The only light was coming through a widow hung with lace curtains, Irish lace passed down after she’d passed on. Two twin beds, currently across from another, but ready to be pushed together soon enough once the weather starts to turn. Braided rope rug on the floor, his sister Becca’s work, Jim is sprawled across it while his head rests on a skinny thigh. His eyes are closed, but that don’t matter because he didn't need eyes to feel the fine boned hand working its way through his hair or to hear the deep voice humming absently above him, or smell the clean scent of the man with him mixing with his own, blending them together into one--
“You want a hot body? You want a Bugatti?
You want a Maserati? You better work bitch
You want a Lamborghini? Sippin' martinis?
Look hot in a bikini? You better work bitch”
What the hell?!!
Jim was yanked outta his head by the obnoxious pop music blaring out of his phone. Across the room Tony was shooting him some seriously judging eyebrows and even the old timers across the way were starting to turn around to see who was making such the racket. Jim snaked out his hand and accepted the call before Brittney could get to the chorus,
“Barton. Seriously, how the fuck did you manage to get a hold of my phone long enough to change my ring tone?”
“Dude, I keep telling you I’mma ninja.”
“I thought you said you were Batman?”
“Dude.

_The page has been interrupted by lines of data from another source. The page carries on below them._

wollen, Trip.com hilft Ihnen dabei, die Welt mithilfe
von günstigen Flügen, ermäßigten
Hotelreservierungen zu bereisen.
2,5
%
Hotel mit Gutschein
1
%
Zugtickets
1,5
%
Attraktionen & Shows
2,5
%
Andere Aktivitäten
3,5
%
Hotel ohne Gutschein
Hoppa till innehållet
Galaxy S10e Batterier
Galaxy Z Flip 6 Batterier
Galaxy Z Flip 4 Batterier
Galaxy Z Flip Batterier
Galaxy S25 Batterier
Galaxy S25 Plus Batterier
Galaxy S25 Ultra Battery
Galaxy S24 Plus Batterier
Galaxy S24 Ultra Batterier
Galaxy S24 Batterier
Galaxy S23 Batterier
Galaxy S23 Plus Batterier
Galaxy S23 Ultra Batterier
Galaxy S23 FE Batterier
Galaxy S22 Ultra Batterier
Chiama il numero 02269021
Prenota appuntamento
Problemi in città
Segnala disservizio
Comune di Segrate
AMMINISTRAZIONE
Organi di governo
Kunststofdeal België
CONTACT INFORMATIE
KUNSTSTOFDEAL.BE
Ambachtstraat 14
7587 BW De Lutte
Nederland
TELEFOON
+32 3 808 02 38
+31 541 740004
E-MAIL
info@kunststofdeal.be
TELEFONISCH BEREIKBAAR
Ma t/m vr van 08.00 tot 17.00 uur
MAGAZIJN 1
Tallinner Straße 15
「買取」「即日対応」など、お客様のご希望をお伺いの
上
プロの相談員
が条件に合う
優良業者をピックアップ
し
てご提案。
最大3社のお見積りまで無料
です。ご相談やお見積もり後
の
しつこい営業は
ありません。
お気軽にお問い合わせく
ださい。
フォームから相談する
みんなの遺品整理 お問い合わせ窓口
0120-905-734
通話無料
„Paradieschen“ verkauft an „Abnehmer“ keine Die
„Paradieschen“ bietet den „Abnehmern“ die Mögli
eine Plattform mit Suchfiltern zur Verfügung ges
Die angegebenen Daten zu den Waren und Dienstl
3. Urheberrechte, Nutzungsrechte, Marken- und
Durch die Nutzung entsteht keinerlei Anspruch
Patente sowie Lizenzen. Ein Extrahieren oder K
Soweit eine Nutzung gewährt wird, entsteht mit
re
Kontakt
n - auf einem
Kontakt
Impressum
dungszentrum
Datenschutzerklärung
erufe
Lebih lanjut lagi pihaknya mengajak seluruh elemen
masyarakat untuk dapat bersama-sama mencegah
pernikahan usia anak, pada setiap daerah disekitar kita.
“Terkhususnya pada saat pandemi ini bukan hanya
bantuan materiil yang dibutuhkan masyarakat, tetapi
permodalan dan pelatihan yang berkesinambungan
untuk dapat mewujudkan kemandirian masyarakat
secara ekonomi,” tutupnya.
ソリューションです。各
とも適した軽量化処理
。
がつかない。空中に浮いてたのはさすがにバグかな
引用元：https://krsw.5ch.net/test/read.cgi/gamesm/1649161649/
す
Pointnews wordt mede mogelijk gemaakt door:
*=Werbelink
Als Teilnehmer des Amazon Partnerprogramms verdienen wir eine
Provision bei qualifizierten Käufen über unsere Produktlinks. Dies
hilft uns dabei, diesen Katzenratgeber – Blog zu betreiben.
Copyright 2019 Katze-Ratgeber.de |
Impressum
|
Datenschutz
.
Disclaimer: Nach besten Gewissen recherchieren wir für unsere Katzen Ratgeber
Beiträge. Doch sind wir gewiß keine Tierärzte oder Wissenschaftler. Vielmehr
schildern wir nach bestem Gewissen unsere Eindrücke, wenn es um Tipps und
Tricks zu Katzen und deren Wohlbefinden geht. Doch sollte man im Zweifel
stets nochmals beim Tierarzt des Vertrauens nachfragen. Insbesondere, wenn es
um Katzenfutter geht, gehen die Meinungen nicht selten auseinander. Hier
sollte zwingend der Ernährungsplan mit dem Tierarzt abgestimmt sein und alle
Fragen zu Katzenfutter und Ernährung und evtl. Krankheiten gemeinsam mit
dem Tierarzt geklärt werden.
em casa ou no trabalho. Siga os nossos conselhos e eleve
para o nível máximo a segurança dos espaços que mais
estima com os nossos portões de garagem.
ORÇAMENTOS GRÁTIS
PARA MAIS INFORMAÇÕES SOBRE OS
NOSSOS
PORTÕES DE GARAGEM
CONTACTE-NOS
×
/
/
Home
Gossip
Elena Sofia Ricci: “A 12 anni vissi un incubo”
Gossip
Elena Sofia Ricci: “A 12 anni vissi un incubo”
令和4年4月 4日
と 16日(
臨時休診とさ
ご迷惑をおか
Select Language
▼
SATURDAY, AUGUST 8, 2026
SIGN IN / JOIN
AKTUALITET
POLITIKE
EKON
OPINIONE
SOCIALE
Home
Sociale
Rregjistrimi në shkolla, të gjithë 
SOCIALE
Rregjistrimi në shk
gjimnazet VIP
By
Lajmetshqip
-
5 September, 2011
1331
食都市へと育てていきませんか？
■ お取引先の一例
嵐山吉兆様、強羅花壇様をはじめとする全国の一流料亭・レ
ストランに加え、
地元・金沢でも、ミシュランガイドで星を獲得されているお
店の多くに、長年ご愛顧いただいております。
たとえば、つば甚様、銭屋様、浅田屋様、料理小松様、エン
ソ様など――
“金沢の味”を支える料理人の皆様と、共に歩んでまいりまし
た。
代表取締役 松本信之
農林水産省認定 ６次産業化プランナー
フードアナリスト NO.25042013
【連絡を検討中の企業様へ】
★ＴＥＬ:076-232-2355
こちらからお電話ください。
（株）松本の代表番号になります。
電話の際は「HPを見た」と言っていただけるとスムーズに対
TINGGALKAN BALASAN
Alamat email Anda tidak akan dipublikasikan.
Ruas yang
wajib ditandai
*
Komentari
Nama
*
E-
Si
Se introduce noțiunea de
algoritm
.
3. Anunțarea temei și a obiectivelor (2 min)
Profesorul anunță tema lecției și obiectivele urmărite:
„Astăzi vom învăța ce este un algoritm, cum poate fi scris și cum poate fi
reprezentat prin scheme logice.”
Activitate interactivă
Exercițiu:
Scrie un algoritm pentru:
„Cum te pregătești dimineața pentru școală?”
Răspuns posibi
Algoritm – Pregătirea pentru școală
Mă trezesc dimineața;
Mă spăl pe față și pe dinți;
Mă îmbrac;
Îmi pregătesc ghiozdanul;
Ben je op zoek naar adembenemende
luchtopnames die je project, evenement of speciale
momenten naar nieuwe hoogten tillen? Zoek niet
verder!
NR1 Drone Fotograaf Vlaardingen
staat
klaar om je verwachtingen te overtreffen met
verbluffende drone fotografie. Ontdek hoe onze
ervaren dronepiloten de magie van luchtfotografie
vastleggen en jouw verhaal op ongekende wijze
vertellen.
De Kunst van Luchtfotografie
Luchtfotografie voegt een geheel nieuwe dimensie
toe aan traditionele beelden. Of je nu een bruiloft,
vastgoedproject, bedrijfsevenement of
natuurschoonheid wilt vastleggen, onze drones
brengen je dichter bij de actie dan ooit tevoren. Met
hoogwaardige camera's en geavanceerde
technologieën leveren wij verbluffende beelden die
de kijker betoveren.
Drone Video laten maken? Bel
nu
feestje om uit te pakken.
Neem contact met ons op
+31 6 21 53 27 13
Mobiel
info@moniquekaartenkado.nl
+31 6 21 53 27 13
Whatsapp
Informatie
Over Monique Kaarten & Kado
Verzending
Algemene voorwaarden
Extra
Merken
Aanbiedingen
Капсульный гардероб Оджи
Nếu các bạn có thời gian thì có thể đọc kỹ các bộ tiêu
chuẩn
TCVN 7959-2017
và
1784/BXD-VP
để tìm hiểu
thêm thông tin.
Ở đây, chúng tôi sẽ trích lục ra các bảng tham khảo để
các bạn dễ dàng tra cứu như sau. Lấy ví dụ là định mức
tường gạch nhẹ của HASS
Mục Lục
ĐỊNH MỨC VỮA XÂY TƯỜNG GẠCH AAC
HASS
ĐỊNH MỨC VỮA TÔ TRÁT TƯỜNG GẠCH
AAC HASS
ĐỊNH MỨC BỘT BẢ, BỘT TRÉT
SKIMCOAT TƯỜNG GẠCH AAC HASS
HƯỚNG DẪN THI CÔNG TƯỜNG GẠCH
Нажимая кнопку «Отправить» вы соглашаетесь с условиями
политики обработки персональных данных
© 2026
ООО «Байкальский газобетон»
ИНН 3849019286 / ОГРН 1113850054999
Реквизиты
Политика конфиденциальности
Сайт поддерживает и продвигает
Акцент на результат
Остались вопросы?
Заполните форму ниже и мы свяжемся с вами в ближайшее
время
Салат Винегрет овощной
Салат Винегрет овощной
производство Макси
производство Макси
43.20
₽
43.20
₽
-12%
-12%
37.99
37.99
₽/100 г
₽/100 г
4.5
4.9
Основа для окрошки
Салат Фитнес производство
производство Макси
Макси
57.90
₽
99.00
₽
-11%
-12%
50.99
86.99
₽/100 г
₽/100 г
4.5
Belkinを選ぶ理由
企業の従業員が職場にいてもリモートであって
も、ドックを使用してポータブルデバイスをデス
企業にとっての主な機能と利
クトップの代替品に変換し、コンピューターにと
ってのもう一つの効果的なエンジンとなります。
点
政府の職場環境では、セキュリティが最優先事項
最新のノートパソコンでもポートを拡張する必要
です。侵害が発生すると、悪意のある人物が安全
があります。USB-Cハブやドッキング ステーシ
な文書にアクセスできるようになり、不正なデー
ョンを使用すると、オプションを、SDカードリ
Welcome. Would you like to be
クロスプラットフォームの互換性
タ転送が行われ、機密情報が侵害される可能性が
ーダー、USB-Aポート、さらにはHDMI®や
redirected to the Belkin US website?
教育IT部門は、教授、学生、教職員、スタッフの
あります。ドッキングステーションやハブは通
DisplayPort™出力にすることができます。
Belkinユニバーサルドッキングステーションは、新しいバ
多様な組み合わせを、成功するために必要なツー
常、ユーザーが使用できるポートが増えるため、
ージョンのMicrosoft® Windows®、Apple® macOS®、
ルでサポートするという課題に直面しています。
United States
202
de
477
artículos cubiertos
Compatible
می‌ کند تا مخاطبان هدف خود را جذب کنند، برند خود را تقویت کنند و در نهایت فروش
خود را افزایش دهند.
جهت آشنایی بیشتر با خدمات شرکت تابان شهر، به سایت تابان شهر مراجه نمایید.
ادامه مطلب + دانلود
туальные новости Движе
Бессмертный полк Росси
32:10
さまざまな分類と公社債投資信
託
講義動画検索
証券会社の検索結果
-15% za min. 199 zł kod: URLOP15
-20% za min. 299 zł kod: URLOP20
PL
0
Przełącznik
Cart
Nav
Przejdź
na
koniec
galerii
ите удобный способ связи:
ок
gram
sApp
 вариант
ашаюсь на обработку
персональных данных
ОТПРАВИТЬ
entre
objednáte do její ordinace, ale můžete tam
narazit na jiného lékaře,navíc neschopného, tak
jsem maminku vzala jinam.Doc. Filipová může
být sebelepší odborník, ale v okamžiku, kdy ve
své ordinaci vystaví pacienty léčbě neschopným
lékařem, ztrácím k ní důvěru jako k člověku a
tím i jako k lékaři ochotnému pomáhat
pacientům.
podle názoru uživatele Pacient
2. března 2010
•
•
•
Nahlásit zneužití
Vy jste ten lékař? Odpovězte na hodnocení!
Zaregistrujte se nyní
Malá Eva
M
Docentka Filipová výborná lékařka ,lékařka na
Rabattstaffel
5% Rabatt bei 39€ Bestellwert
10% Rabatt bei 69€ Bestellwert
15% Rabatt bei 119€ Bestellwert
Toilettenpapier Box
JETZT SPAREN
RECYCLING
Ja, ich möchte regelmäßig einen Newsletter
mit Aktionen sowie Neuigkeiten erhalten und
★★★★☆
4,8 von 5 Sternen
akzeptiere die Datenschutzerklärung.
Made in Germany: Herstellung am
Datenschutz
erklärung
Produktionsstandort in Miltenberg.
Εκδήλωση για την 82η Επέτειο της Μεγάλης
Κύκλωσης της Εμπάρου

Batman is a ninja, get with the program. Anyways, that is besides the point. The actual point is where the hell are you?"
“Um. What?”
“I'm at your place, freezing my nads off, while you and my promised beer and pizza are not.”
“Oh, hell. Jeeze, I’m sorry ‘bout that pal. I’m at the Pott and lost track of time. Wanna meet me here and I’ll buy you a burger and beer?”
“Are you kidding? Not with Lenny Fitz, the Boy Born With the Ability to Taste, on grill tonight. You head back here as agreed upon, with my pizza and beer, and I’ll just wait inside your place.”
“Fine, but you don’t have a key to get in.”
“Heh, that’s cute. Your Netflix password is still the same, right? Awesome I will see you in twenty.”
Jim stared blankly at his phone for a good minute before starting to pack up and wave Tony over for his check. His fingers lingered on the cover of Marvels a brief second before he popped it into his bag, that was a mystery for another night. Tonight he had a janitor with delusions of being the next Jason Borne to mollify and, after he’d gotten enough beer into him, listen to the one billionth reiteration of the saga of Barton V Rushman: No Ordinary Love.”